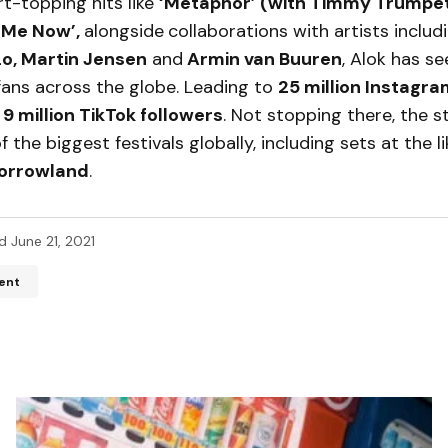
t-topping hits like
‘Metaphor’ (with Timmy Trumpet
 Me Now’,
alongside
collaborations with artists includ
Lo, Martin Jensen
and
Armin van Buuren
, Alok has s
ans across the globe. Leading to
25 million Instagr
d
9 million TikTok followers
. Not stopping there, the s
 the biggest festivals globally, including sets at the l
orrowland
.
d
June 21, 2021
ent
ddress will not be published.
Required fields are marked
*
*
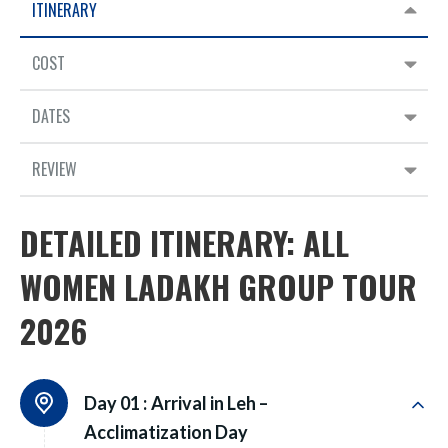
ITINERARY
COST
DATES
REVIEW
DETAILED ITINERARY: ALL
WOMEN LADAKH GROUP TOUR
2026
Day 01 :
Arrival in Leh –
Acclimatization Day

____________

■ **TASK GOAL**:
In the text read from the records, substitute "SCHEDULE" for each occurrence of "ITINERARY" and keep every other word unchanged. Leave the pictures out of your answer.

■ **PROBLEM SOLUTION**:
t-topping hits like
‘Metaphor’ (with Timmy Trumpet
 Me Now’,
alongside
collaborations with artists includ
Lo, Martin Jensen
and
Armin van Buuren
, Alok has s
ans across the globe. Leading to
25 million Instagr
d
9 million TikTok followers
. Not stopping there, the s
 the biggest festivals globally, including sets at the l
orrowland
.
d
June 21, 2021
ent
ddress will not be published.
Required fields are marked
*
*
SCHEDULE
COST
DATES
REVIEW
DETAILED SCHEDULE: ALL
WOMEN LADAKH GROUP TOUR
2026
Day 01 :
Arrival in Leh –
Acclimatization Day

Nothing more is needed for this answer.